Gli stessi talebani che nel 1996, quando presero Kabul per la prima volta, vietarono televisione, fotografia, musica e ogni altra forma di intrattenimento, oggi utilizzano i social media come primario strumento di propaganda: lo smartphone ha sostituito il kalashnikow e la guerra viene combattuta a colpi di storytelling.
In un Afghanistan sempre più tecnologicamente avanzato, in cui si stima che circa il 70% della popolazione possieda un cellulare (sotto il governo sostenuto dagli Stati Uniti sono stati installati ripetitori in tutto il Paese), gli studenti coranici faticherebbero ad applicare restrizioni nei confronti delle piattaforme sociali (come fanno, ad esempio, Russia e Cina): molto meglio presidiarle attraverso una strategia comunicativa che mira più a tranquillizzare che a spaventare.
Chi, in questi giorni, sta seguendo le notizie da Kabul, viene sopraffatto non solo dall’atrocità della cronaca ma anche dall’effetto distopico che si crea tra le immagini che testimoniano la disperazione dei civili aggrappati a un aereo in fase di decollo, o le madri che lanciano i bambini oltre il filo spinato dell’aeroporto per metterli in salvo, e la narrazione social dei talebani che ostenta un clima disteso di pace e stabilità, preoccupandosi di risultare credibile soprattutto in tema di diritti delle donne, cui la comunità internazionale guarda con particolare apprensione.
E così vediamo il video di un gruppo di ragazzine con lo hijab che entra in un istituto, accompagnato dal testo: “La ripresa delle scuole nel Nuovo Afghanistan”, mentre i giornali ci raccontano di donne costrette al burqua, nascoste in casa, braccate e rastrellate come bottino di guerra.
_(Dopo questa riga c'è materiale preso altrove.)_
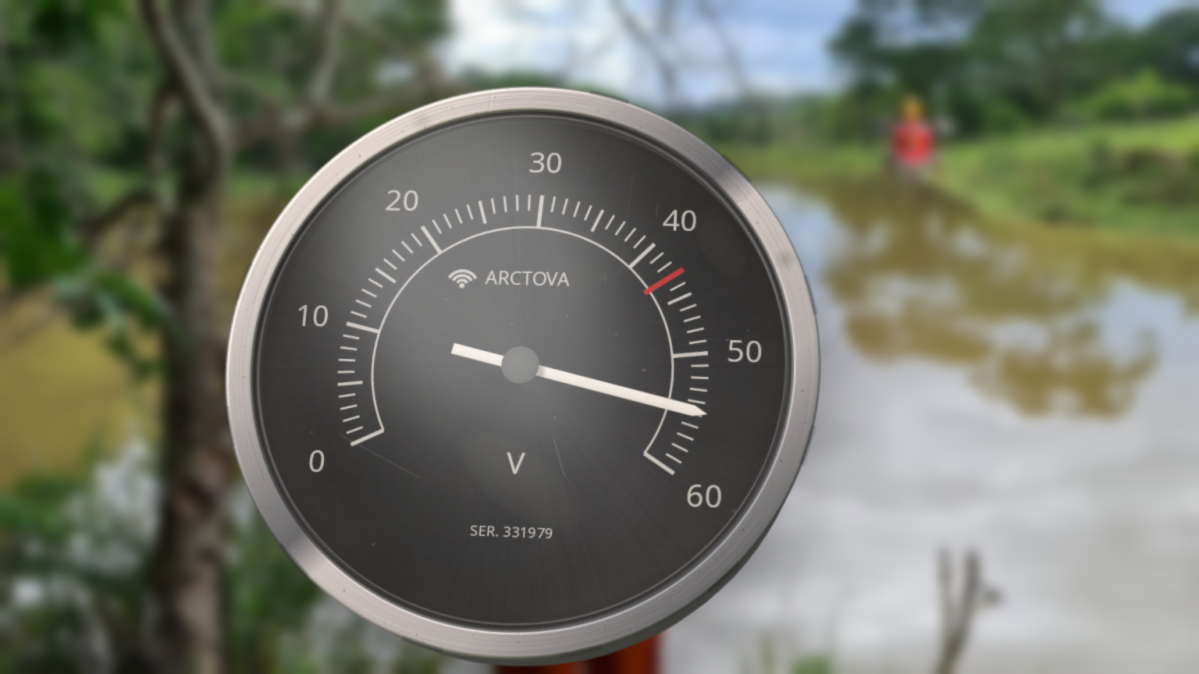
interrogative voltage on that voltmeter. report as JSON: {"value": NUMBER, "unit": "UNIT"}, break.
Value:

La campagna digitale, incentrata sull’evoluzione del talebano da homo erectus a homo influencer, si avvale di un social media team professionale e di una strategia di engagement orientata a perseguire un duplice obiettivo: dimostrare di poter governare ed integrare il Paese, presentando un volto responsabile che ottenga legittimità dai governi stranieri e conquistare il proprio pubblico nazionale attraverso una narrazione coinvolgente, articolata in immagini rassicuranti e parole chiave semplici e ripetute.
I video dei miliziani che, dopo essersi impadroniti di Kabul, festeggiavano la vittoria al luna park tra autoscontri, giostre e tappeti elastici hanno spopolato su Twitter grazie soprattutto ai protagonisti barbuti che urlavano di gioia manco avessero conquistato Disneyland: a differenza dell’ISIS, che utilizzava le reti sociali come strumento di reclutamento, i talebani le sfruttano per accattivarsi le comunità locali, in una sorta di macabra operazione simpatia.
Divertenti, disinvolti e mattacchioni, i guerriglieri hanno raggiunto l’apoteosi propagandistica deridendo gli Stati Uniti attraverso un video che li propone mentre piantano nel terreno la bandiera bianca del gruppo fondamentalista con indosso le divise dei soldati americani: la pantomima fa il verso ai marines che issarono la bandiera a stelle e strisce sul Monte Suribachi, immortalati da Joe Rosental nel 1945.
Dopo essersi impossessati di armi, mezzi ed equipaggiamenti lasciati dall’esercito statunitense in fuga, ora i selvatici combattenti, con piglio da attori consumati, scimmiottano quella potenza mondiale schizofrenica che si è volatilizzata in pochi istanti dopo vent’anni di occupazione e trilioni spesi per esportare una democrazia “USA e getta”.